Task statement: Return every line from the records below that has the word "between".

Information shown Start Marker

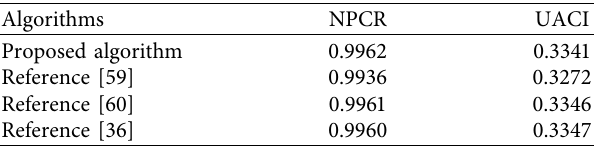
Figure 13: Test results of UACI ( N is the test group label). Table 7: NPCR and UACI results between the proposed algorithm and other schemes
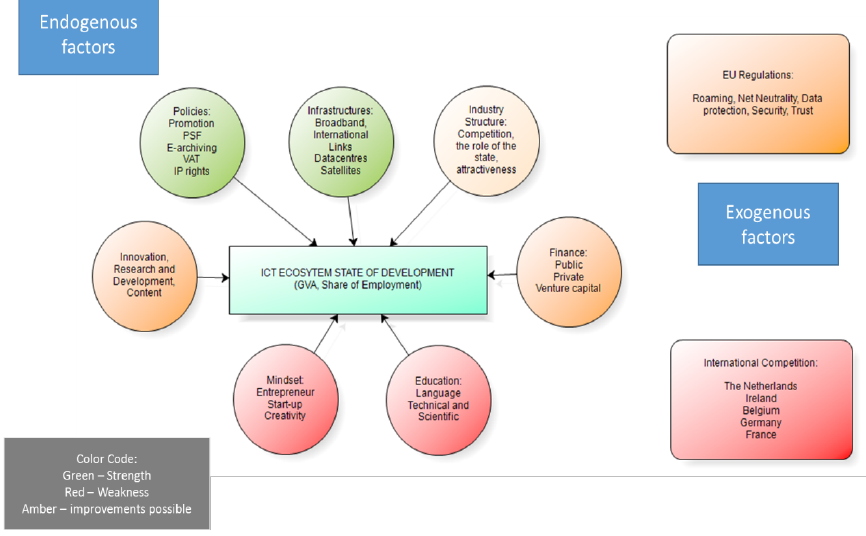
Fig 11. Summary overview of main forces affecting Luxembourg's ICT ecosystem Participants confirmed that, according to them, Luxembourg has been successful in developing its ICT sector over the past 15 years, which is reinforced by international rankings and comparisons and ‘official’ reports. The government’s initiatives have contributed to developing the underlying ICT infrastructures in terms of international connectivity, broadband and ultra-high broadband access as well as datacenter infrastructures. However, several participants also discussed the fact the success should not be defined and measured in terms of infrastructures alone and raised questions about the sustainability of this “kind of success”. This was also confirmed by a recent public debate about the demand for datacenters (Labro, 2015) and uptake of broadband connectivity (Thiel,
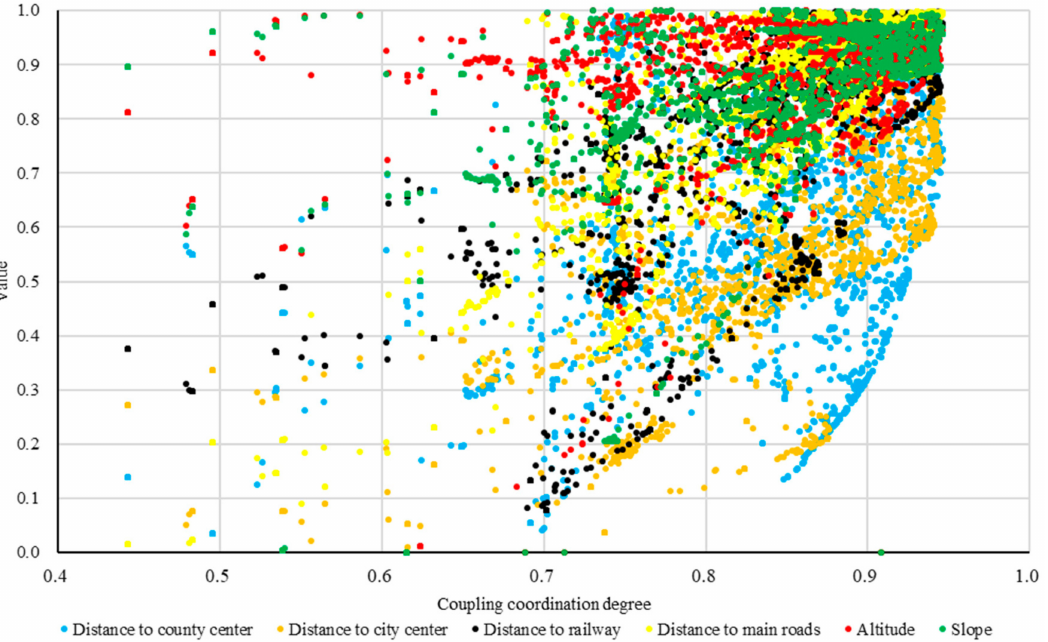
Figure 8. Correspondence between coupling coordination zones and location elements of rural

Information shown End Marker
Information shown Start Marker

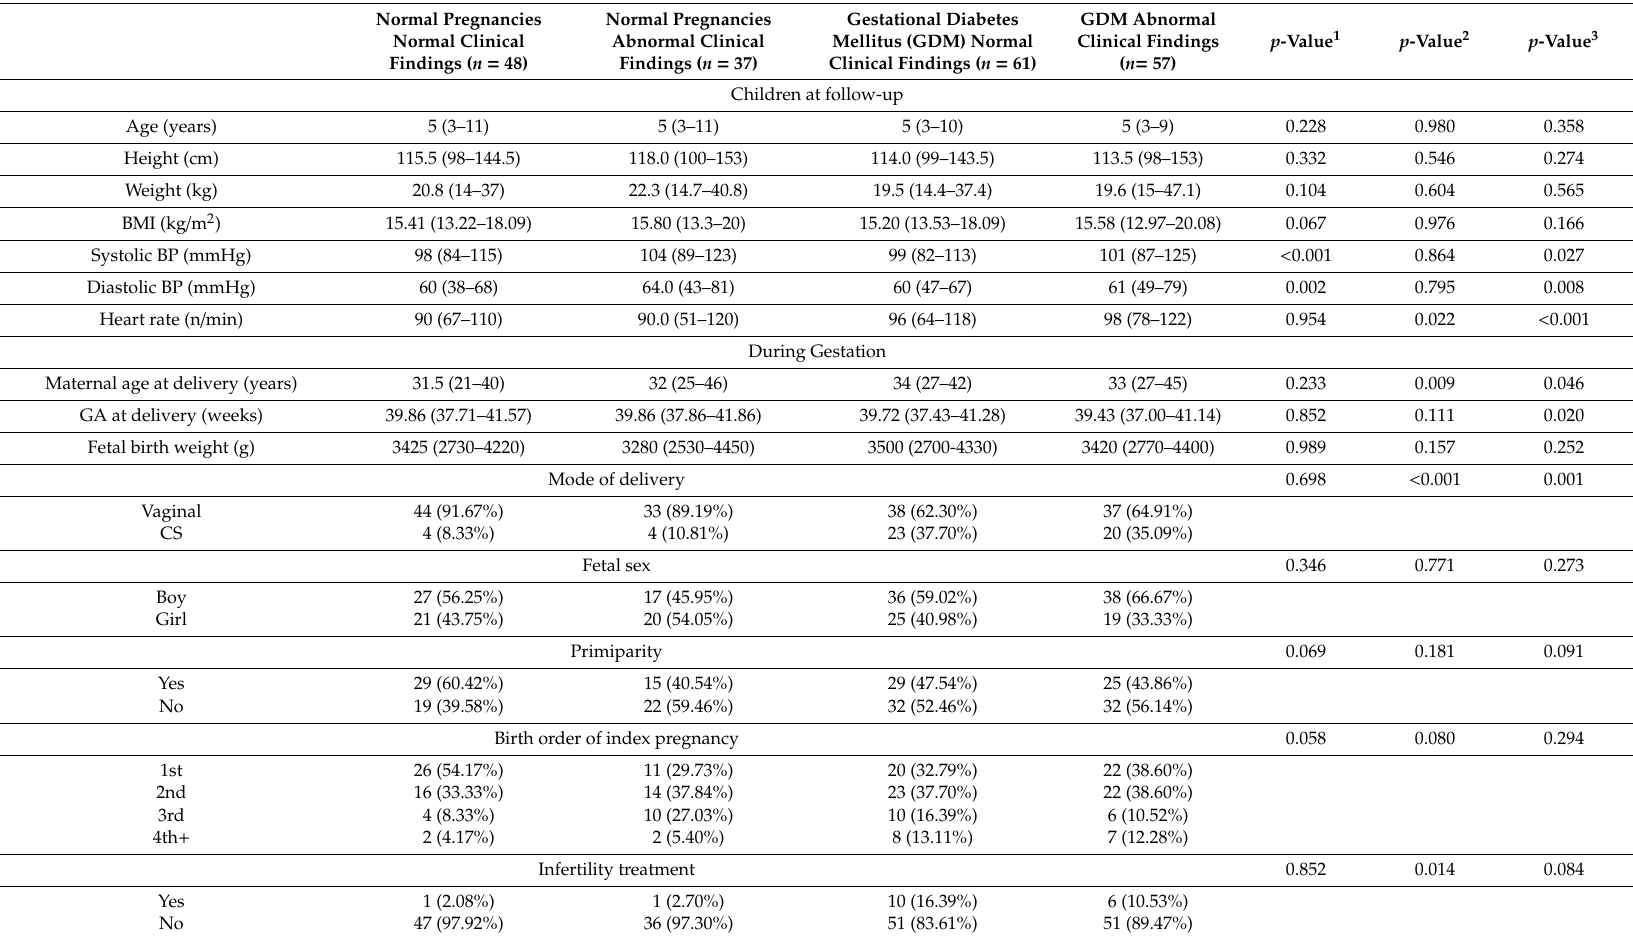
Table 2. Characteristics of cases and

Information shown End Marker

Written response:
Figure 13: Test results of UACI ( N is the test group label). Table 7: NPCR and UACI results between the proposed algorithm and other schemes
Figure 8. Correspondence between coupling coordination zones and location elements of rural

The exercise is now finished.